We are very fortunate to have cutting edge technology. Our new NovaSeq sequencer, we can sequence 160 whole genomes in two days. And because we have thousands of samples to sequence, that allows us to go faster, get the results more quickly. We also have bioinformatics capabilities, which are key to genetics in interpreting the data coming out. This technology is allowing us to make discoveries that are going to change the lives of the kids we treat.

Dr. Thania Ordaz, M.D., Shriners Children's Mexico:

Shriners Mexico is unique because of its population. Most of our patients have a complex disease. The interesting thing is to study this genetic basis with the whole genome sequencing and also to understand the same disease, but in other patient. It is important to have sequencing the parents because when we have trio samples, it's easier for sequencing methodology to identify some of the variants that are disease-causing mutations.

Dr. Noemi Dahan-Oliel, Ph.D., OT, Clinician Scientist, Shriners Children's Canada:

Arthrogryposis or arthrogryposis multiplex congenital is really a term that means being born with contractures to the joints in multiple different body areas. It is a set of rare conditions because it occurs in one in 3,000 to one in 5,200 life births. However, at the Shriners across our different hospitals in the network, we've served a population of over 3,000 children.

In order to understand more in arthrogryposis, we've started a registry that was funded from the Shriners Children. And we're so proud of this work because it includes hospitals across North America and most recently in Mexico.

Following patient consent, we have the collection of saliva and those are shipped to the Genomics Institute in Tampa for sequencing. And then our own bioinformatic expert here does the analysis and then we can share those research findings with the families.

Amé Hutchinson, Mom (also with distal AMC) of two youths with arthrogryposis:

My own experience growing up, they always said to me that it was not hereditary. But now I know that that is the case. We have since participated in these research projects and have identified the gene in myself and my children. The more research they do, the more information we have, the better armed they are to help families.

Dr. Marc Lalande, Ph.D.:

In the four years since we built this genomics institute from basically the ground up, we've made important discoveries already that have been published and are moving towards helping our kids with disorders such as cerebral palsy and scoliosis.

Dr. Jon R. Davids, M.D., Assistant Chief of Orthopedics, Shriners Children's Northern California:

If you had asked me 10 years ago whether there would be a role for genetic analysis for children with cerebral palsy, I would've said no, but I would've been wrong. Up to a third of the children who we see with the diagnosis of cerebral palsy actually have some type of genetic abnormality. I would anticipate in the future that these data will help us with clinical decision-making, guiding our interventions and improving our outcomes.

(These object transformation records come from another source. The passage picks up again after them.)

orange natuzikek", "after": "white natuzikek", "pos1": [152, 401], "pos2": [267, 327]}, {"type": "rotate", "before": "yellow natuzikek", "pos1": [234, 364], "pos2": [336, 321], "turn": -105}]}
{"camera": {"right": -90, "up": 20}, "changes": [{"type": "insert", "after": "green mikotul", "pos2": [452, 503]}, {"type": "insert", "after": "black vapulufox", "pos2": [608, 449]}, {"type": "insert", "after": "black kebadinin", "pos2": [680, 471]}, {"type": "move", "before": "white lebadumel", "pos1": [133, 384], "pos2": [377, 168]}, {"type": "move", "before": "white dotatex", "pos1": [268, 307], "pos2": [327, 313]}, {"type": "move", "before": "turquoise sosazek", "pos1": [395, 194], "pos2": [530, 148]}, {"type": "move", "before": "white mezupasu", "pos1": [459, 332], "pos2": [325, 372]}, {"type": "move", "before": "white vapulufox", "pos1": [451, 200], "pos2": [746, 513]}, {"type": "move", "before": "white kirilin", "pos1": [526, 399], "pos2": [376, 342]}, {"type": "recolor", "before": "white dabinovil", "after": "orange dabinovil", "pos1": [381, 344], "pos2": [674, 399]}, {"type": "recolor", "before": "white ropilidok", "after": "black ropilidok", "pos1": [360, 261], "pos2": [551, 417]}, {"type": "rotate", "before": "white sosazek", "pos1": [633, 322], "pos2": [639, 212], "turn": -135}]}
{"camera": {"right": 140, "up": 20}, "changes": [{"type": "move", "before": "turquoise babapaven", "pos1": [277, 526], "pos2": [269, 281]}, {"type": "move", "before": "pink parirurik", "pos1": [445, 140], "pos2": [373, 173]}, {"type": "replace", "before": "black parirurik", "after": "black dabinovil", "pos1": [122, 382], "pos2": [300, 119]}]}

Dr. Kamran Shazand, Ph.D.:

With the help of the best technologies right now on the genomics market and the best expertise, we should be able to discover quickly the genetic background for the majority, if not all of these pediatric disorders. And the hope is to use this data with the help of gene editing technologies that are being developed right now. In parallel, we can start doing some gene editing and correct those mutations and give a better health to our patients.